◆ Exercise 1
Do these statements agree with the crawler guide? (a) The database settings give cache_size a value of 10000. (b) The automatic installer does not check whether the installation is complete. (c) The url_mappings table maps original URLs to local file paths. Answer yes or no for each, quoting the deciding words.
◆ Exercise 2
Which tables does the crawler guide say the SQLite database includes? Name every one.
◆ Exercise 3
Transcribe the stretch of the crawler guide from "python install.py" through "environment (if needed)", keeping every character as it appears.

◆ Selected text
────────

Clone the repository:

git clone https://github.com/sjseo298/PythonHttpTracker.git
cd PythonHttpTracker

Automatic Installation:

python install.py

This intelligent installer will:

✅ Detect your environment (Dev Container, Codespace, local, etc.)
✅ Set up virtual environment (if needed)
✅ Install all required dependencies automatically
✅ Handle externally managed environments
✅ Verify installation completeness

🛠️ Alternative Installation Methods

Option 1: Interactive Setup Wizard

./setup_wizard.sh

The wizard guides you through:

Installing dependencies automatically
Creating configuration files
Setting up authentication
Running your first crawl

Option 2: Manual Installation

# Install dependencies from requirements.txt
pip install -r requirements.txt

# Or install individually
pip install requests>=2.25.0 beautifulsoup4>=4.9.0 markdownify>=0.11.0 PyYAML>=6.0 rich>=13.0.0

Option 3: Using Dependency Auto-Installer

# The crawler will automatically install missing dependencies when run
python src/web_crawler.py

📋 Next Steps

Configure your target website:

cp config/config.yml.example config/config.yml
# Edit config.yml with your website details and database settings

Set up authentication (if needed):

cp config/cookies.template.txt config/cookies.txt
# Add your authentication cookies to cookies.txt

Run the crawler:

python src/web_crawler.py

The crawler will automatically:

Install missing dependencies
Create SQLite database
Migrate existing JSON progress files
Start crawling with robust progress tracking

⚙️ Configuration

YAML Configuration File

Create your configuration from the example template:

cp config/config.yml.example config/config.yml
# Edit config.yml with your website details and database settings

Key Configuration Sections:

Website: Target site URL patterns and exclusions
Crawling: Depth limits, workers, delays, and retry settings
Database: SQLite settings, migration options, and performance tuning
Output: Format selection (HTML/Markdown) and directory structure
Content: Processing rules for HTML cleaning and resource handling
Files: Cookie authentication and backup settings

Database Configuration

The crawler now uses SQLite for robust progress tracking:

database:
  db_path: "crawler_data.db"          # SQLite database file
  auto_migrate_json: true             # Auto-migrate from JSON files
  json_backup_dir: "json_backups"     # Backup directory for JSON files
  keep_json_backup: true              # Keep JSON files after migration
  enable_wal_mode: true               # Better concurrency
  cache_size: 10000                   # Performance optimization

🗄️ Database Features

SQLite Integration

The crawler uses SQLite for reliable progress tracking with these benefits:

Atomic Operations: No data corruption from interruptions
Concurrent Access: Thread-safe operations with proper locking
Efficient Queries: Fast lookups for URL status and statistics
Data Integrity: Foreign key constraints and transaction safety
Backup Support: JSON export functionality for data portability

Database Schema

The SQLite database includes these tables:

discovered_urls: Track all discovered URLs with status and metadata
downloaded_documents: Store information about downloaded HTML files
downloaded_resources: Track CSS, images, and other resource files
url_mappings: Map original URLs to local file paths
crawler_stats: Store crawling statistics and metrics

Automatic Migration

Existing users with JSON progress files get automatic migration:

Seamless conversion from JSON to SQLite format
Automatic backup of original JSON files
Zero data loss during migration
Continued operation without interruption

📊 Reporting and Statistics

Database Reports

Generate comprehensive crawling reports:

# Full report with statistics and breakdowns
python src/db_reporter.py

# Summary report only
python src/db_reporter.py --summary

# Progress overview
python src/db_reporter.py --progress

# Export completed URLs
python src/db_reporter.py --export-urls completed_urls.txt

Report Features

URL Status Summary: Breakdown by pending, downloading, completed, failed
Download Statistics: Document and resource counts with sizes
Resource Analysis: Breakdown by file types (CSS, images, etc.)

────────

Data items
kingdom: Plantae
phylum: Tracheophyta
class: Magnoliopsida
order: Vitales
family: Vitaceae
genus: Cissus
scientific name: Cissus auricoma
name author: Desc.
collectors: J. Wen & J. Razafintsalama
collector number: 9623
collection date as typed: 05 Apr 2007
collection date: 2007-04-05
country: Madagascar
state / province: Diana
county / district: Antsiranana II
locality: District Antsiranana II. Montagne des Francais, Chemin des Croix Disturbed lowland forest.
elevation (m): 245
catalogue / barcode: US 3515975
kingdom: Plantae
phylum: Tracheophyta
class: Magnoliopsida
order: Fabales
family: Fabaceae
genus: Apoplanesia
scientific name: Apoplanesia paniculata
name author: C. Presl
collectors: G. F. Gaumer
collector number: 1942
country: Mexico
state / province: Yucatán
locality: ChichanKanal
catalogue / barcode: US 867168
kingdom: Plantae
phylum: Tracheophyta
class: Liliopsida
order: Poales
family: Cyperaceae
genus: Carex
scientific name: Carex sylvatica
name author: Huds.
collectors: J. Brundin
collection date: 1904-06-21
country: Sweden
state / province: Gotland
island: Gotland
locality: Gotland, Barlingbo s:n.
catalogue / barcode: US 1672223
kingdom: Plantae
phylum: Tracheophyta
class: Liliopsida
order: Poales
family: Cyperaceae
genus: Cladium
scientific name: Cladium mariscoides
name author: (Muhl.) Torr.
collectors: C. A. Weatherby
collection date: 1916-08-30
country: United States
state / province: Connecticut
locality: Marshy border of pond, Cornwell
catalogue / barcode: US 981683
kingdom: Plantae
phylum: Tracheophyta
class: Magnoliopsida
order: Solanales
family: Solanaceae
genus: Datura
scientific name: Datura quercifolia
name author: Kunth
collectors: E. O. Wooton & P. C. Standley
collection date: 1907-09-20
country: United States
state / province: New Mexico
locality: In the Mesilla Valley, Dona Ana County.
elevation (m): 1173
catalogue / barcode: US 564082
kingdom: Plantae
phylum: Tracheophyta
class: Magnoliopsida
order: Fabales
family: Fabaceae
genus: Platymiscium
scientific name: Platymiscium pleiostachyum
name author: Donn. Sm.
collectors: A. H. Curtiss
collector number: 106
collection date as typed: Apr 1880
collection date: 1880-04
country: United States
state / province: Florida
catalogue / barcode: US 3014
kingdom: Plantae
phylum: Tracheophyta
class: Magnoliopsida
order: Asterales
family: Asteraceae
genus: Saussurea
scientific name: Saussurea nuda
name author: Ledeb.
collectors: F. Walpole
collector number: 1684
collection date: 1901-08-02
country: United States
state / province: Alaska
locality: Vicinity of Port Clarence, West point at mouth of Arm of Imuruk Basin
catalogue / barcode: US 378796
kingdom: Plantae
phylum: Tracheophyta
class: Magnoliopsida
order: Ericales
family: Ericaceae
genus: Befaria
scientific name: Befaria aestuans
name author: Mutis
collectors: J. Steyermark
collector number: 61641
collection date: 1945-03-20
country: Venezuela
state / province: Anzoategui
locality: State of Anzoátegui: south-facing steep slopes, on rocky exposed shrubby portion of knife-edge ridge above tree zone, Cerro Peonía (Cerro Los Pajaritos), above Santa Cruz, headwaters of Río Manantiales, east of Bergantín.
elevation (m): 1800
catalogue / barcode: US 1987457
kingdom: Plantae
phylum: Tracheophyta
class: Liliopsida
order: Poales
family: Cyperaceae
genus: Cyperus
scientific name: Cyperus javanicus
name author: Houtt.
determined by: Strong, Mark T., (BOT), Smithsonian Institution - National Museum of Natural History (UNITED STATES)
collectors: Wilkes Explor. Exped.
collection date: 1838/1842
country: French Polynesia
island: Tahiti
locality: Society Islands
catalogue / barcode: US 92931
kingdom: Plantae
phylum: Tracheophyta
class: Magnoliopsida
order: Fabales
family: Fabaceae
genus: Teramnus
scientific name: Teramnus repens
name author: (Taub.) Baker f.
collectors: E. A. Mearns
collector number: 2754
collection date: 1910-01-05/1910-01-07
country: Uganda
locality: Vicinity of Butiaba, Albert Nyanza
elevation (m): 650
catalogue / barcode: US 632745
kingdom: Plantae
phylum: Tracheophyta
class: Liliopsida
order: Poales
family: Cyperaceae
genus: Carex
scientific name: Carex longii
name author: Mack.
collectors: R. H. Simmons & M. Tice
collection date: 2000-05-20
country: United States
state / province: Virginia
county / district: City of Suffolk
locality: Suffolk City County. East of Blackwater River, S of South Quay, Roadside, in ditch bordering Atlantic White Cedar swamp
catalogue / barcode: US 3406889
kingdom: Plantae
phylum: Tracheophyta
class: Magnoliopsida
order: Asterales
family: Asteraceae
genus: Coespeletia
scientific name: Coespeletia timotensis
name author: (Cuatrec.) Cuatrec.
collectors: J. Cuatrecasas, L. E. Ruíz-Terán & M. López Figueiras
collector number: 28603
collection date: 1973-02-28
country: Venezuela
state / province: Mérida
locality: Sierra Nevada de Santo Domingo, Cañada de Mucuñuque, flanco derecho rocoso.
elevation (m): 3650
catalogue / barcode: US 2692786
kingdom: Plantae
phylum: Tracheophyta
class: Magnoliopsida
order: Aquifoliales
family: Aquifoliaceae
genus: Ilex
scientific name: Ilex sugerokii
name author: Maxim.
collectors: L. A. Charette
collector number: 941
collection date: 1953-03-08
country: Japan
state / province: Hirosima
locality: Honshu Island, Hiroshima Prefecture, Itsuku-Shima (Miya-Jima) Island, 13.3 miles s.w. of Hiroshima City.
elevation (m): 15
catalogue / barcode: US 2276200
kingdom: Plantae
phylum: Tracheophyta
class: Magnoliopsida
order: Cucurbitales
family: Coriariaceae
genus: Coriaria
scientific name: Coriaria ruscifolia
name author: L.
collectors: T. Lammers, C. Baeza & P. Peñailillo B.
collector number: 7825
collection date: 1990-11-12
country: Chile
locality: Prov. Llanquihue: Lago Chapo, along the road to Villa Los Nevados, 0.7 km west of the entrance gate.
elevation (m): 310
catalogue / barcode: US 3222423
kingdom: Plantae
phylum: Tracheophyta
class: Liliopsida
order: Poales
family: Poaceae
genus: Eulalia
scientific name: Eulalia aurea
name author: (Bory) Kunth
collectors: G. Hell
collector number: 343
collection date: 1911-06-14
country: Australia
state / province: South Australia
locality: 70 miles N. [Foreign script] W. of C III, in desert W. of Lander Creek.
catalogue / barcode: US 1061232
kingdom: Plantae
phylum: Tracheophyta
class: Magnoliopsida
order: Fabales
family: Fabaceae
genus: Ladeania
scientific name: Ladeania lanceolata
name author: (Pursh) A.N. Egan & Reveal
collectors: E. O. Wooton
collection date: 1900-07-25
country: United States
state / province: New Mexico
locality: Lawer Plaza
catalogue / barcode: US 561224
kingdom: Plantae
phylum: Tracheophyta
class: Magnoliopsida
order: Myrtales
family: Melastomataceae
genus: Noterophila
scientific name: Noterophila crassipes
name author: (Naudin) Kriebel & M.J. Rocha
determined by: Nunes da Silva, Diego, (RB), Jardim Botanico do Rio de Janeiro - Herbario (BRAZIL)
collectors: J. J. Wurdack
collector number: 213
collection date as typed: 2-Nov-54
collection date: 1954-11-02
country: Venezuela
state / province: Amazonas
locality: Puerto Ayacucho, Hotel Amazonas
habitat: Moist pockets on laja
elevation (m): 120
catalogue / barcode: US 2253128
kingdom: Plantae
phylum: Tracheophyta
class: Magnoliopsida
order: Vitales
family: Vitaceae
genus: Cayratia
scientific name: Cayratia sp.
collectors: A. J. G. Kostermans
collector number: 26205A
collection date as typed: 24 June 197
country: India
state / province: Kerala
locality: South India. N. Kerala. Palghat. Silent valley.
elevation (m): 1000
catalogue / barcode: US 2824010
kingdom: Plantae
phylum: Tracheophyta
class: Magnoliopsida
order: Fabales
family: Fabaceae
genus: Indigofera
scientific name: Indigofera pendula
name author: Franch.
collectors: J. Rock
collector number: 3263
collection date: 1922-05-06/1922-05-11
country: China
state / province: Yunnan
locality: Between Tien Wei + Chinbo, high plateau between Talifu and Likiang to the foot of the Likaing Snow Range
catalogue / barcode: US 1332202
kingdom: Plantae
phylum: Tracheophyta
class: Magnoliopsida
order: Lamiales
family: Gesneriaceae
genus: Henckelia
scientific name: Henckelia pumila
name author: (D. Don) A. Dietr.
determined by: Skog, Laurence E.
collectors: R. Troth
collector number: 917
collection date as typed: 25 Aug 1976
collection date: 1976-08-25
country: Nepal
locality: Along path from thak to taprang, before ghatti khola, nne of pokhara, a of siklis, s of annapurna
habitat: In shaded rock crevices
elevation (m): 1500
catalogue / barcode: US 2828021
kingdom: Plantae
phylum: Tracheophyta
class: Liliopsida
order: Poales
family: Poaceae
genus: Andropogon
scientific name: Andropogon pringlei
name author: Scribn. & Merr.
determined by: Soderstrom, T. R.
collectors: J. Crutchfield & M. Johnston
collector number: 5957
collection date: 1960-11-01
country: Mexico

────────

◆ Correct response 1
(a) Yes: "cache_size: 10000"
(b) No: "Verify installation completeness"
(c) Yes: "url_mappings: Map original URLs to local file paths"

◆ Correct response 2
discovered_urls, downloaded_documents, downloaded_resources, url_mappings, crawler_stats

◆ Correct response 3
python install.py

This intelligent installer will:

✅ Detect your environment (Dev Container, Codespace, local, etc.)
✅ Set up virtual environment (if needed)